## [Bacaan]
+-------+

Rumah Kharitonenko di Tanggul Sofiyskaya, Moskow, dahulu berfungsi sebagai Kedutaan Besar Inggris. Rumah itu dikunjungi banyak tamu terhormat dari masa ke masa, termasuk Herbert Wells, Isadora Duncan, Winston Churchill, dan banyak lagi. Namun, mulai Agustus 1945, bangunan itu menjadi semacam penjara bagi 15 perempuan Soviet yang jatuh cinta pada pria Inggris dan kemudian menjadi istri mereka.
Orang Inggris datang ke Uni Soviet dengan bermacam-macam tujuan. Beberapa di antaranya adalah spesialis teknis yang membantu industrialisasi Uni Soviet, sementara yang lainnya adalah pelaut yang turut dalam konvoi Arktik, mengirimkan kargo ke Arkhangelsk dan Murmansk di bawah perjanjian Lend-Lease pasca-Perang Dunia II, dan sebagainya. Meskipun menjalin hubungan dengan warga Rusia tidak dianjurkan, hubungan persahabatan, bahkan asmara, tak dapat dihindari. Pada masa perang, ada 35 pernikahan antara perempuan Rusia dan lelaki Inggris. Dua puluh perempuan berhasil meninggalkan negara itu bersama suami mereka, sementara 15 sisanya ditahan di perbatasan. Ketika perang berakhir, pemerintah Soviet segera melarang warganya pergi ke Inggris, bahkan jika itu untuk tinggal bersama suami mereka.
“Kembalikan istri kami!”
Khawatir akan penganiayaan Komisariat Rakyat untuk Urusan Dalam Negeri (NKVD), para perempuan tersebut memohon bantuan pada Kedutaan Besar Inggris. Di antara mereka adalah Lyudmila Khokhlina, istri Peter Squire, seorang diplomat Inggris. Setelah perang, suaminya diperintahkan untuk kembali ke Inggris, sementara Lyudmila tidak diizinkan untuk pergi. Bersama suami asal Inggris lainnya, Peter berdiri di depan Kedutaan Besar Uni Soviet di London dengan spanduk bertuliskan “Kembalikan istri kami!”, meminta untuk dipertemukan kembali dengan istrinya. Namun, semuanya sia-sia. Sementara itu, di Uni Soviet, duta besar Inggris mengundang 15 perempuan yang tersisa dalam sebuah pertemuan dan menyarankan agar mereka mengajukan cerai. Hampir semua setuju. Pada 1948, surat kabar Izvestia menerbitkan surat “terbuka” oleh Lyudmila (kemungkinan besar bukan dia yang menulisnya), yang, antara lain, berisi sebagai berikut: “Setelah mengetahui bahwa suami saya berpartisipasi dalam demonstrasi anti-Soviet, saya tidak ingin lagi menjadi istri orang seperti itu.” Terlepas dari “pengakuan” tersebut, Lyudmila tetap menghabiskan hampir delapan tahun di kamp kerja paksa Soviet.
Lyudmila baru berhasil menghubungi Peter pada 1960. Peter sama sekali tidak melupakannya. Ia menunggu kabar Lyudmila lama sekali. Namun, saat itu Peter sudah menikah lagi — dengan perempuan Rusia lainnya.

+-------+

## [Soal Latihan]
#1 Jawablah pertanyaan berikut berdasarkan bacaan tentang istri-istri Soviet para pria Inggris.
(a) Berapa jumlah pernikahan antara perempuan Rusia dan lelaki Inggris pada masa perang?
(b) Pada tahun berapa surat kabar Izvestia menerbitkan surat "terbuka" atas nama Lyudmila?
(c) Pada tahun berapa Lyudmila akhirnya berhasil menghubungi Peter?
#2 Teruskan kisah tentang istri-istri Soviet para pria Inggris mulai dari kalimat terakhir bacaan.

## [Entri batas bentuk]
+-------+

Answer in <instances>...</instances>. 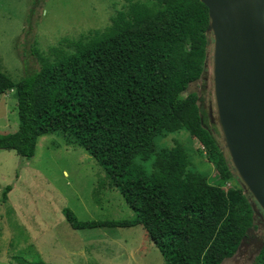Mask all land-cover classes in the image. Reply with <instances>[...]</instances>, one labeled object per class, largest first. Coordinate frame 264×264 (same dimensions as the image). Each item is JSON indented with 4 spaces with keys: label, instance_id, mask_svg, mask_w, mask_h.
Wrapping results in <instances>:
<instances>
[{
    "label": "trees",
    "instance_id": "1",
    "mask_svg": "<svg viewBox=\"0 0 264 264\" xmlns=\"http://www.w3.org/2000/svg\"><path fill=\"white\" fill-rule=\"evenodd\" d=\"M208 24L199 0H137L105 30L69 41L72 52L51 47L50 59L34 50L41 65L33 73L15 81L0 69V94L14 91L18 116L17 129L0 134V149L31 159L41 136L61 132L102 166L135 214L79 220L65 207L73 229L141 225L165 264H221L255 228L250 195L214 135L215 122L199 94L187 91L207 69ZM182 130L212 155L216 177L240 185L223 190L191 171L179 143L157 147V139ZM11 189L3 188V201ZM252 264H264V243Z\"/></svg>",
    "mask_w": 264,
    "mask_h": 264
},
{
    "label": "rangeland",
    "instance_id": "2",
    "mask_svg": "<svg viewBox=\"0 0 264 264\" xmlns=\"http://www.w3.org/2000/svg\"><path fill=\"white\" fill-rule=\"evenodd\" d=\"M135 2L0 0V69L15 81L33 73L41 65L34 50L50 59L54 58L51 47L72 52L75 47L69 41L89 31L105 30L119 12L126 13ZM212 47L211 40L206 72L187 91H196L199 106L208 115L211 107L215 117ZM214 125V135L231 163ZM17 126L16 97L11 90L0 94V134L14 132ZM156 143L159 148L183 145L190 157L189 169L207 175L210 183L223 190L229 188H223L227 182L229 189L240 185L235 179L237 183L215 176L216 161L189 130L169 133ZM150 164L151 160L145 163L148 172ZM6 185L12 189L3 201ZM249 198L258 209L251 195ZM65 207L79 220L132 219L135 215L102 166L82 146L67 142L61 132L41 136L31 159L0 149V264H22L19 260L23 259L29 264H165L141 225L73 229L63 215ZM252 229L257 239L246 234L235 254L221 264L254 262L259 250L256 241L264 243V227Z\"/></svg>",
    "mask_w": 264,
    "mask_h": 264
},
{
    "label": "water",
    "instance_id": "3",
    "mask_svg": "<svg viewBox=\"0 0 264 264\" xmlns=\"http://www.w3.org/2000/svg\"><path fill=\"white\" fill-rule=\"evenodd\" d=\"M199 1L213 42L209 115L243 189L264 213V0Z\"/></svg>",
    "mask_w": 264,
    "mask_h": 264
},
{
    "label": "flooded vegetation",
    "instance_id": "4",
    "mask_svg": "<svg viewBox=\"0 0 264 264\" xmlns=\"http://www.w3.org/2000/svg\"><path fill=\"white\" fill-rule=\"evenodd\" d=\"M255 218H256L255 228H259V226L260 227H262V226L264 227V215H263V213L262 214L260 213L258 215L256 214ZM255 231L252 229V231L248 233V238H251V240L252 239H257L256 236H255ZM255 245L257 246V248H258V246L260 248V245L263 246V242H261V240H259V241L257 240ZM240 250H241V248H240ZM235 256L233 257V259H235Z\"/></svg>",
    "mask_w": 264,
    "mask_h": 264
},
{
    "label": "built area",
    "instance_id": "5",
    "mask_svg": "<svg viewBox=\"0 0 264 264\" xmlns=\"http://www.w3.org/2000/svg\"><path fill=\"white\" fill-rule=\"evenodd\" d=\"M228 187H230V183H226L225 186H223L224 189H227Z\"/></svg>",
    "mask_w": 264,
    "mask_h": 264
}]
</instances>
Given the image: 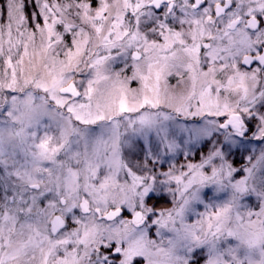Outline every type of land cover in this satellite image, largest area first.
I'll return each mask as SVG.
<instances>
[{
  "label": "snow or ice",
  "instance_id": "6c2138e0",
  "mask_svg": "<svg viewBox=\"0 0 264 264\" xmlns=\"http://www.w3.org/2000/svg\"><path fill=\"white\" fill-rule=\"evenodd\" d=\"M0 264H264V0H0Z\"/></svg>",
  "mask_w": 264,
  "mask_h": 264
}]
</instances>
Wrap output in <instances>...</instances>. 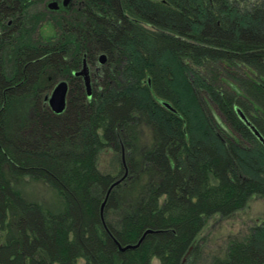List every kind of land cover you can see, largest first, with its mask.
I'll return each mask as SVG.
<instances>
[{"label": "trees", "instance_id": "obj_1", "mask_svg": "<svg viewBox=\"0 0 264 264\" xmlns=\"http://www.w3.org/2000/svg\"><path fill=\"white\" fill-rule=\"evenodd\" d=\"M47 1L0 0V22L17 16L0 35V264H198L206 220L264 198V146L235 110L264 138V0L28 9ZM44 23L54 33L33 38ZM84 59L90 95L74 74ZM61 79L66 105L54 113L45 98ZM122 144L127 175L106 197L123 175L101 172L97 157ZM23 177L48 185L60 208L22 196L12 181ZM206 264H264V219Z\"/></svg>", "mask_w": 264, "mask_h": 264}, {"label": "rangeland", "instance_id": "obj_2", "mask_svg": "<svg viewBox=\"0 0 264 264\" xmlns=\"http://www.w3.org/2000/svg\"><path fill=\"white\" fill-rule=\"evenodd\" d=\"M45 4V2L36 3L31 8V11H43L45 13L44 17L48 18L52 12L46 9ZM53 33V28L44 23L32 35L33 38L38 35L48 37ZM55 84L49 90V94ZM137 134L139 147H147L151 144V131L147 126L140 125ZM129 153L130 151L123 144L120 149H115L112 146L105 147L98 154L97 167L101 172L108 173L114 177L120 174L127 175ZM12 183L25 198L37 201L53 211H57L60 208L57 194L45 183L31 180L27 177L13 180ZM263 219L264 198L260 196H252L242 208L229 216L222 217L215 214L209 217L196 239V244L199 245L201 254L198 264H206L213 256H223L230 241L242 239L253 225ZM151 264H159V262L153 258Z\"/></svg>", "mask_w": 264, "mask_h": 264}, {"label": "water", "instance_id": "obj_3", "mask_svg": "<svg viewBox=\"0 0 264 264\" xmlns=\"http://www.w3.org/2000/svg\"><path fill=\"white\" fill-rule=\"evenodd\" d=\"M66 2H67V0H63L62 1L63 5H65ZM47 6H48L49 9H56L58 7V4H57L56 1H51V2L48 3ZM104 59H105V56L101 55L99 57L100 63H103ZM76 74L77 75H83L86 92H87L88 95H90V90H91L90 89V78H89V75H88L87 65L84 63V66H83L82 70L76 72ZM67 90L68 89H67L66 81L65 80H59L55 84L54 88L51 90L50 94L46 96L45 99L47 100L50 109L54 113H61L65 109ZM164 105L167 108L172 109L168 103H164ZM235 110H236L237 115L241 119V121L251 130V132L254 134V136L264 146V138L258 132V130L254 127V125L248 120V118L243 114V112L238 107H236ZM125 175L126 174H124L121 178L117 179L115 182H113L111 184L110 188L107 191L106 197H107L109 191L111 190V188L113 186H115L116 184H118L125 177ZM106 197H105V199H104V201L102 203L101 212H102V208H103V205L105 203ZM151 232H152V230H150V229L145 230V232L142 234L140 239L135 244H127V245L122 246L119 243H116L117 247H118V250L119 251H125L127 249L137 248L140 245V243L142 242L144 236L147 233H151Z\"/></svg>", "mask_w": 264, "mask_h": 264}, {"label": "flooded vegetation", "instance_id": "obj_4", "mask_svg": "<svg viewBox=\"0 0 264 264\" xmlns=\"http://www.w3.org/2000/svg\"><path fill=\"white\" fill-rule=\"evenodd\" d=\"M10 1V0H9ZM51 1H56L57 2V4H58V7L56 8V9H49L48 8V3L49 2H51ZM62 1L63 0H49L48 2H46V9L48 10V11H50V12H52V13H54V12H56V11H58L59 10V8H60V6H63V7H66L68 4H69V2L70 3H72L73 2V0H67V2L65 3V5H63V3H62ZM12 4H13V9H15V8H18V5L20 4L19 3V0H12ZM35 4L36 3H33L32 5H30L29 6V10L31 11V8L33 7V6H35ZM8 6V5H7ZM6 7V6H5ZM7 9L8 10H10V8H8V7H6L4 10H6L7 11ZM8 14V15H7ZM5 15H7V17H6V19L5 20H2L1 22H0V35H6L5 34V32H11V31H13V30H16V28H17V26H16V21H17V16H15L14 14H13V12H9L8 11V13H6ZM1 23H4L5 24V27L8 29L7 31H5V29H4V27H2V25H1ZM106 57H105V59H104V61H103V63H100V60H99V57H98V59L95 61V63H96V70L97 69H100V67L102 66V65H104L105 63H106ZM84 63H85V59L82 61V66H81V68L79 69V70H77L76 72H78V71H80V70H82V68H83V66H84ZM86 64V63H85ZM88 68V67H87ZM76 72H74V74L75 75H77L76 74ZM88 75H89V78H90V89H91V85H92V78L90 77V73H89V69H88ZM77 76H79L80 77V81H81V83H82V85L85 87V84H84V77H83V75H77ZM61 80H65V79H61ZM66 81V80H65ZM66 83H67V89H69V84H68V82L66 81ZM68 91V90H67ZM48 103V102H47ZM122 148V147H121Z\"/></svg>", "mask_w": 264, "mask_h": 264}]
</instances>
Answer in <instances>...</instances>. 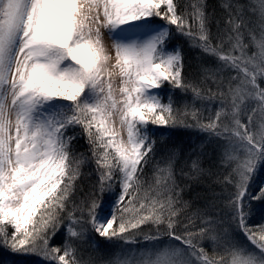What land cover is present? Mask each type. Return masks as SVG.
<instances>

+-------+

## [Jawaban Tiap Soal]
#1
(a) Ada 35 pernikahan.
(b) Surat itu terbit pada 1948.
(c) Lyudmila menghubungi Peter pada 1960.

#2
Dari 15 perempuan yang “dipenjara” di Kedutaan Besar Inggris, hanya satu yang akhirnya berhasil berangkat ke Inggris. Namanya Klara Hall. Dia dengan tegas menolak meninggalkan Kedutaan Besar Inggris, tinggal di sana selama 18 bulan, sampai akhirnya diasingkan dari Uni Soviet.
Kekejaman semacam itu terjadi karena negara takut kaum perempuan dapat menjadi informan dan mata-mata. Bagaimanapun, menurut jurnalis Olga Golubtsova, kasus semacam itu memang ada. Pada satu periode, Inggris pernah merekrut delapan perempuan dan memaksa mereka menandatangani surat-surat yang mengeklaim bahwa mereka bekerja untuk intelijen Inggris. Salah satunya, Antonina Trofimova, ketahuan dan kemudian ditekan pemerintah Soviet untuk menyerahkan tujuh sisanya. Semuanya dikirim ke kamp kerja paksa karena “pengkhianatan terhadap tanah air” — terlepas dari kenyataan bahwa kebanyakan dari mereka hanya perempuan yang berusaha memenuhi kebutuhan hidup (upah di Arkhangelsk pada saat itu tidak jauh lebih baik daripada di Leningrad semasa pengepungan), yang sebagian telah jatuh cinta pada janji makanan dan pakaian bagus, yang disediakan oleh Inggris. Beberapa hubungan cinta Soviet-Inggris memang betul-betul didasarkan atas cinta sejati, tetapi itu tetap tidak mengubah nasib mereka. Hukum pernikahan dengan orang asing berlaku untuk semua orang.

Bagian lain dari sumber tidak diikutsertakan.